Apple has succeeded by ruthlessly mapping out and designing genuinely new products and services for individuals. Meanwhile the imperial minded enterprises that ignored design and customers and slavishly catered to corporate mediocrity -- Think Rim and Nokia -- are fighting for their survival. Even Dell has become irrelevant, while the once mighty Hewlett Packard is rumored to be considering laying off 30,000 employees. What the Selling Apple Short narratives share in common is a lack of perspective. Yes, Apple's stock has slumped back from the 600's to the 500's, but at this writing, RIM was trading at a paltry $11 a share, Dell under $15, HP below $22, and Nokia barely breathing at $3. Apple's market capitalization is more than 11 times that of Hewlett Packard. It's also twice that of Microsoft and more than Poland.

But Apple's stock price this week or next year is not really the big story.

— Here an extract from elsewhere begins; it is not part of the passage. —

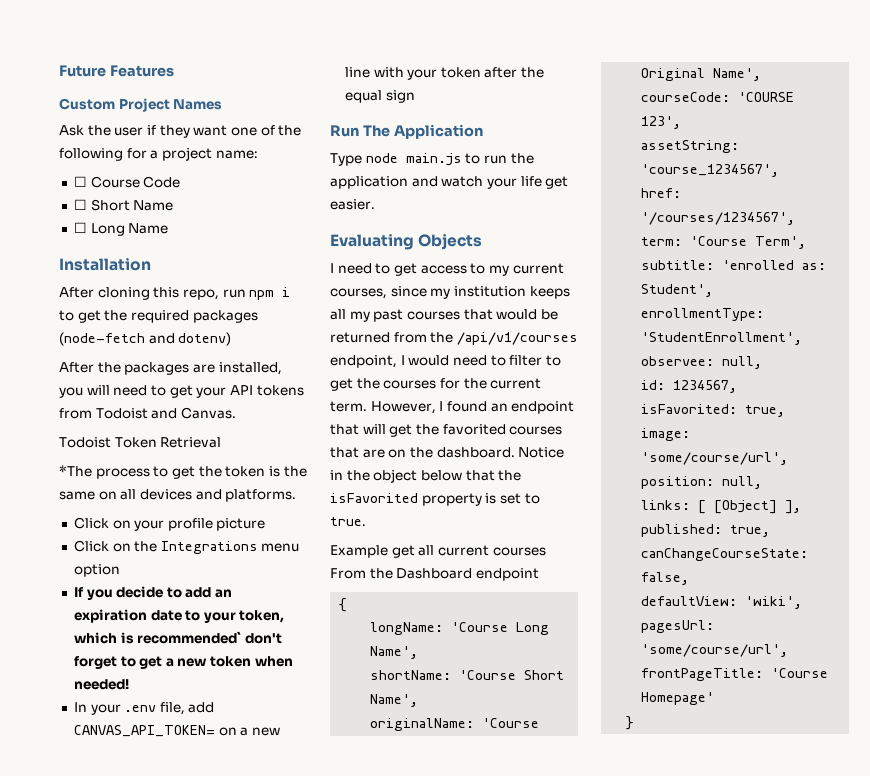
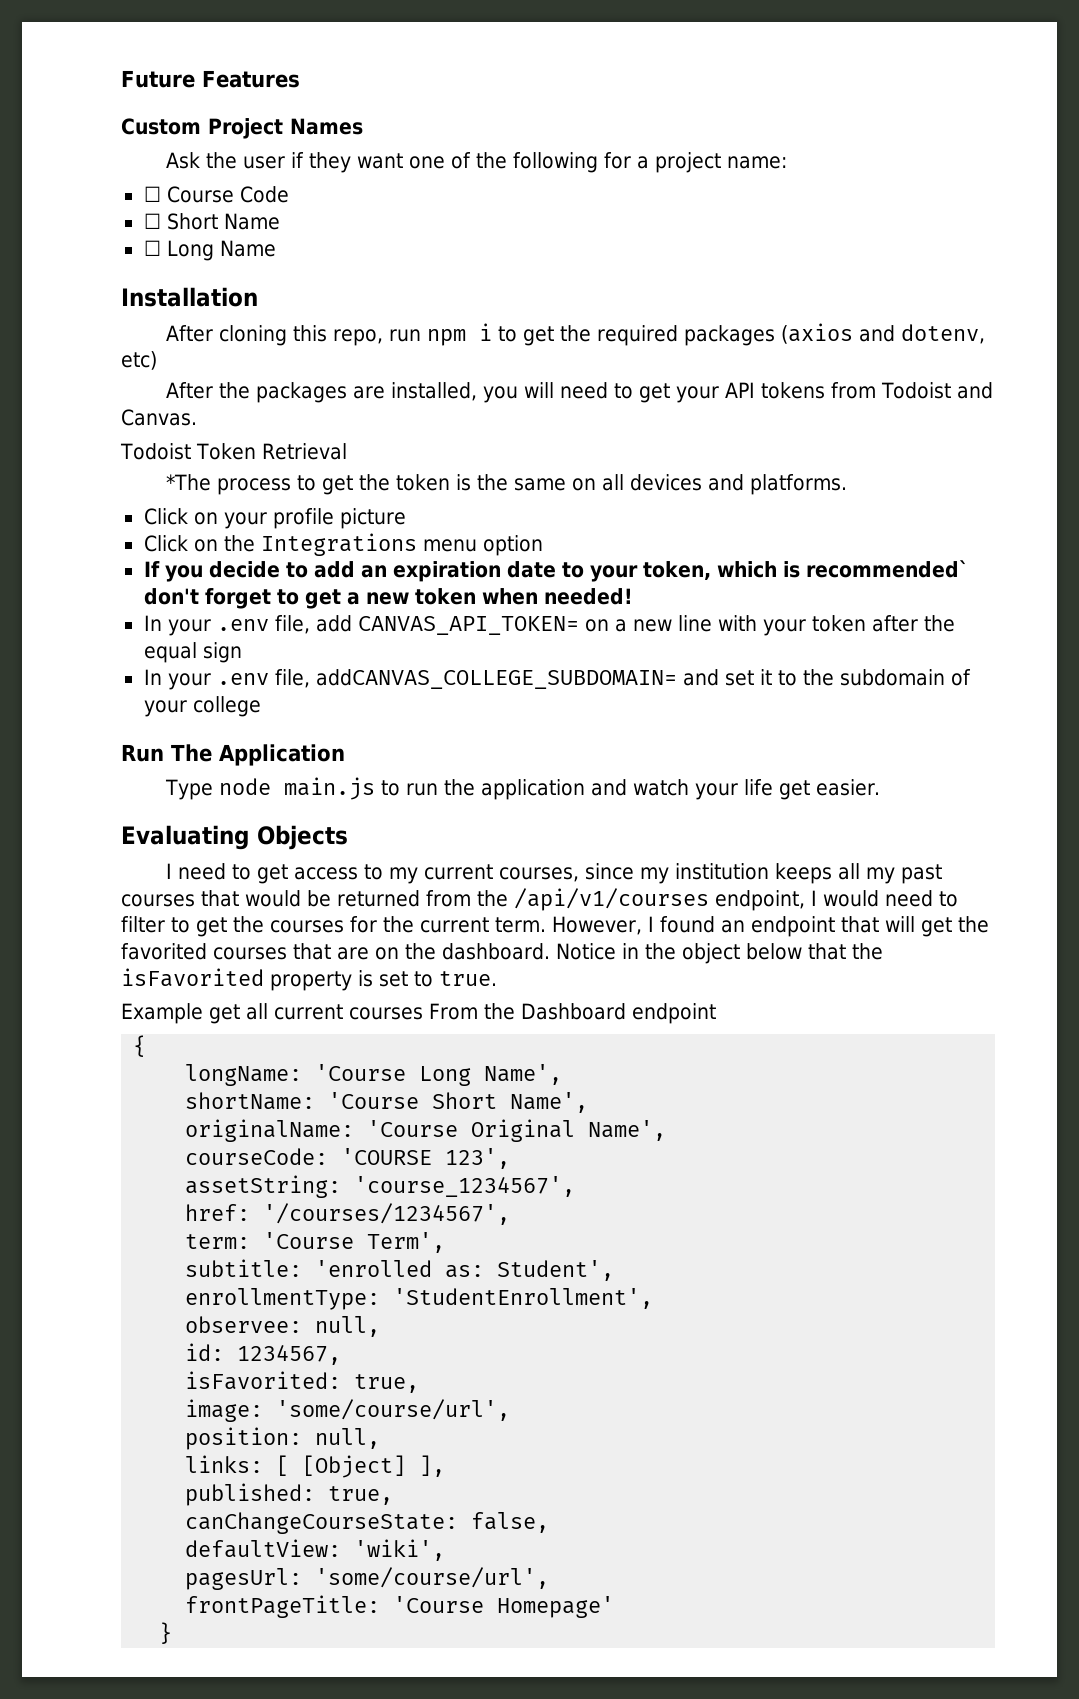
[59,332,232,346] (node-fetch and dotenv) -> [780,323,985,344] [121,351,157,370] (axios and dotenv, etc)
(415, 96) none -> [143,669,971,690] [143,696,261,717] // In your .env file, addCANVAS_COLLEGE_SUBDOMAIN= and set it to the subdomain of your college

This is a firm that has proven the tremendous value of design and innovation on a global scale. Yes it does have serious competitors in Samsung and Google. But what the Selling Apple Short narratives leave unsaid is that Apple was among the first to understand the following truth: What matters to most of us is our creativity and productivity, and frankly who wouldn't pay a little more to be smarter? Hundreds of millions of people are throwing off the traditional shackles of corporations, the traditional 9 to 6 workday, the stifling office, and the old limits of time and place. We're hurtling into an intensely mobile and visual world.

This is about far more than machines. We have a visceral desire to connect with other humans, movements, ideas and images. Argue all you want whether we are too consumed by our gadgets and screens but the impulse seems unstoppable. So far no other company on the planet approaches Apple's skill at crafting these portals to other worlds.

That's priceless.

Jonathan Littman is the founder of Snowball Narrative and co-author of The Art of Innovation and Ten Faces of Innovation.